Post by Philip Burns on Mar 30, 2013 17:37:24 GMT -6
{scene opens on Philip Burns in mid conversation on the phone He is wearing a fine silk bath robe. There
are many leather bound books lining the shelves.}
“Yeah I cant believe it either. I use the guys yoga programs to heal my mind and body so I could come back for one last run and he gives me a good BANGin' and makes me lose my first match back. I’ve watched every single DVD in the set and nowhere in there does he say he is going to do that. He is way more friendly in the workout DVD.
He did what!? Where does he get off using my middle name? That’s sacred ground! That’s reserved only for my mom and Jesus. And one or both of them are fictional and/or dead.
Maybe he is just mad about what I did to Ron Gibson's car back in the day. I still say its not my fault. You line your car with shag carpet and there's bound to be an orgy of some type in it eventually.
Thank you! Glad somebody agrees. My logic is perfectly sound. Anywho, I need to get going. Later stache master.”
{Burns hangs up the phone and turns around, noticing the camera.}
“Good afternoon! I wasn’t expecting a female camera operator. I’m about to get in my aqua-jet 9000 and enjoy my usual meal of steak, waffles, french fries, and of course scotch. You caught me on the phone with an old friend. I would tell him you said Hi, but you can tell him to his face soon enough.

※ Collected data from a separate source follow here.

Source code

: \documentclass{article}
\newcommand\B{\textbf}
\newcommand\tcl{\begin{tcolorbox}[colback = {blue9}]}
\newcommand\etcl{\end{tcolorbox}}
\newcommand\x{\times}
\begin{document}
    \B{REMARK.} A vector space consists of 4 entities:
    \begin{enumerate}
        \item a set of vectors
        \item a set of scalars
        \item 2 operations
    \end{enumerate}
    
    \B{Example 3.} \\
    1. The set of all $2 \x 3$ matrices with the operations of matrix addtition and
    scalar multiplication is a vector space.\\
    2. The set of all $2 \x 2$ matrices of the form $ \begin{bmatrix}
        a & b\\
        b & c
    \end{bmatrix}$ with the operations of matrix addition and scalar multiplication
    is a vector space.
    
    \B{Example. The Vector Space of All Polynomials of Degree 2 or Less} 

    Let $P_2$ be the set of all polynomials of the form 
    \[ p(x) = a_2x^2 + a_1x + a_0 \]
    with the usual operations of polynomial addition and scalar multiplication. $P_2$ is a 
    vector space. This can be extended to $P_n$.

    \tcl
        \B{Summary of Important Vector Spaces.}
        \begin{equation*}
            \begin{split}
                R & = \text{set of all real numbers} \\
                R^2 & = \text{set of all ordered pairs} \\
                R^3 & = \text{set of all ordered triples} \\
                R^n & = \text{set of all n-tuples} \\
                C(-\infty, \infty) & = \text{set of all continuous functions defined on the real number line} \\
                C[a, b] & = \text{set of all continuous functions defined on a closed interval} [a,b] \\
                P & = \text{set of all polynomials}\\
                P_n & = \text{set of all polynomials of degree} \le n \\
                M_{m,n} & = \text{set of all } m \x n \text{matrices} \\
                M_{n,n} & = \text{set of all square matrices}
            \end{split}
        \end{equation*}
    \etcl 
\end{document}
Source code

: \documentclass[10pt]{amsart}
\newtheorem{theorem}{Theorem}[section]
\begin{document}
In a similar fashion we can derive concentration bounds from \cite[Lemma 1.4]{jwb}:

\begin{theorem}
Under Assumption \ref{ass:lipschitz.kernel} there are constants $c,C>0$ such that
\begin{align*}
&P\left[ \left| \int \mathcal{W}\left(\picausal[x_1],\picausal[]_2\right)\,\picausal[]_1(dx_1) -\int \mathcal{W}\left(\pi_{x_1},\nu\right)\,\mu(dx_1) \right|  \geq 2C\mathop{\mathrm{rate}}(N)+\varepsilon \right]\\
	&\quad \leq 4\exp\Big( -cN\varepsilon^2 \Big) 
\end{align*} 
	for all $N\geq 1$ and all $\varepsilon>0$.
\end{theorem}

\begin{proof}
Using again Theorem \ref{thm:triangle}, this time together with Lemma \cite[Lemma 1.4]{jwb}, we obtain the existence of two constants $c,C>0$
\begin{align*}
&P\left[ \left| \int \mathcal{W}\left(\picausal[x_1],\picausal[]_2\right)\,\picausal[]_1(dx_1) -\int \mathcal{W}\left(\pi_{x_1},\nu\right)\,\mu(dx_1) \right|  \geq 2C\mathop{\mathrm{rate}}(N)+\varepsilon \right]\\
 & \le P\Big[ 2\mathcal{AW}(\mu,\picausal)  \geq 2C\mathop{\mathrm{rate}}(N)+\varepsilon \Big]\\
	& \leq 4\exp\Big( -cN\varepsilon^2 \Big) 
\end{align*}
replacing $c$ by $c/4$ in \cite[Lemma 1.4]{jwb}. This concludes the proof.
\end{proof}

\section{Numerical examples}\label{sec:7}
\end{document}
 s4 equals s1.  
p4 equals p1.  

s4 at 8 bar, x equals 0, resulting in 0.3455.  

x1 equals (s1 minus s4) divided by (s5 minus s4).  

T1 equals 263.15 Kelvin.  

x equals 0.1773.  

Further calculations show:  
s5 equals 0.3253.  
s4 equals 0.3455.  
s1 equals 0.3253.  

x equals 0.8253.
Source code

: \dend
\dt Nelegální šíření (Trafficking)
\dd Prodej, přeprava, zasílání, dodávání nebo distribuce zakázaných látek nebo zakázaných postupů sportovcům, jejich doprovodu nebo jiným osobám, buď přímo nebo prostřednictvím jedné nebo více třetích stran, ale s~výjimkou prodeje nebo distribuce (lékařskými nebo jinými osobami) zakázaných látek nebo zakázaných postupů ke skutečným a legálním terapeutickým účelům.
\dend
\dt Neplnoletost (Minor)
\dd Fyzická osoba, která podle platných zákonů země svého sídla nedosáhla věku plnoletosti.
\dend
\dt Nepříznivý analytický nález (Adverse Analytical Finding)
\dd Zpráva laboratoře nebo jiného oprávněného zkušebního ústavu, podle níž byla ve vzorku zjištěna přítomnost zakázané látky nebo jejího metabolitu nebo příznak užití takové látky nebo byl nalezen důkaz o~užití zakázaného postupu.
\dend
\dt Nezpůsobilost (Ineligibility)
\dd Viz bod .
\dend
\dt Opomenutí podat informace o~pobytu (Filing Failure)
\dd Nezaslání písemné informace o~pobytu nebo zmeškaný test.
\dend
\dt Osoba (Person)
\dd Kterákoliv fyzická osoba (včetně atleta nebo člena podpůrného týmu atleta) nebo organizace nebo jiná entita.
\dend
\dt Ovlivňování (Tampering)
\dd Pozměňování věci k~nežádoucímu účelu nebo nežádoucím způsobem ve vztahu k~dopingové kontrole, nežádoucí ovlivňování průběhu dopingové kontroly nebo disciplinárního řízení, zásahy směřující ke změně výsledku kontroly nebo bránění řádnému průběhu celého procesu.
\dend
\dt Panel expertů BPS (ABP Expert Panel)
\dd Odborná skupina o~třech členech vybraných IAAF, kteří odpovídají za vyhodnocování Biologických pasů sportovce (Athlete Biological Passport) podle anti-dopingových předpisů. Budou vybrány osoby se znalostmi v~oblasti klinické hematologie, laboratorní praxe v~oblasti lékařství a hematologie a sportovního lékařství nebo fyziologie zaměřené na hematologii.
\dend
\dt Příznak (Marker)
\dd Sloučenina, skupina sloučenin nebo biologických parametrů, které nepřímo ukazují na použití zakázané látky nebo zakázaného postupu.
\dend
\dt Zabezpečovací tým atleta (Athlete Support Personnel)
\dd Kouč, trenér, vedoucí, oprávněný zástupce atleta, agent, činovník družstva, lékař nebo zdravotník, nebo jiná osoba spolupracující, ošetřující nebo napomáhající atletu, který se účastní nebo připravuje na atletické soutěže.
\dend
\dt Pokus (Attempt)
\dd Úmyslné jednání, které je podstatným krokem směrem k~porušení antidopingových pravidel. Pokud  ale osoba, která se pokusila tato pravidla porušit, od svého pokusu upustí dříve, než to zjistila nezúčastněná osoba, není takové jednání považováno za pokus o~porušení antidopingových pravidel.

Would you like to join me in the tub?”
{The camera woman shakes her head no, moving the camera side to side.}
“Ah come on. Join me. How often does a camera lady get to have a soak with a former world champion? Come on, I insist.”
{The camera follows Burns through his home until they reach the spa room, with hot tub in the middle. Phil takes off his robe, his bare ass just out of frame. And steps into the tub.}
“Please come on in, have some champagne.”
{The camera shakes back and forth, indicating no.}
“Come on. Its all professional, good fun. I just wanted to tell you a deeply person story full of heartache and intense sexual actions. Some of which are prohibited in this country.”
{the camera backs away.}
“Where are you going? We're all friends here!”
{Burns grabs his robe and pops up out of the tub, advancing toward the camera. Burns positions himself between her and the front door. She goes left, he blocks. She goes right, he blocks.}
“Come on, you haven’t even tasted the champagne.”
{He hands her a glass which she promptly tosses in his face. She escapes in his moment of blindness. Signal cuts off but moments later there is inexplicably another video feed. Burns finishes wiping his face with a towel and picks up his phone.}
“Yeah its me. It didn’t work. Yes I offered her champagne and invited her to the hot tub. I tried to relate a personal story but she wasn’t having it. I will just have to try something else. Ok later.”
{feed cuts out}
Curtis Kanyon, you are a tasteless, classless douchebag. That being said I have no idea why we aren’t best friends. Maybe we are just the victims of circumstance. I was champion when you wanted to be. Then you were champion and I wasn’t so I was all upset about that. But that was ages ago. I’m not even going to begin to pretend like I know whats going on with your and
this “church”. Maybe if I watched the product in my spare time I wouldn’t be as confused. But man, I am so terrified of one of Gib's old wrinkly balls falling out of his briefs every time he is on camera that I just stopped watching. You think I am scared of THE sack or THE blonde wig? No there's only one sack and set of matted up hair that send chills down my spine and they both belong to Gib.
But That’s on me. My bad. Wish I knew what was going on with you.
But you are right about one thing. I do catch a lot of **** despite my accomplishments. Does it bother me? No. People who have nothing original to say (or aces as I call them) don’t bother me one bit. Why? Because this is a wrestling company, not The View. We arent paid to gossip about each other we are paid to go out there and fight for a win and make this company money.
Maybe the fact that I have accomplished so much despite my large periodic absences grinds the gears of people who have been here consistently and accomplished just as much as I have. I don’t care.
I came back for the company, not to be a verbal punching bag, but to end my career and nCw on a high note. I welcome you, Curtis, to be a part of that in the ring this week.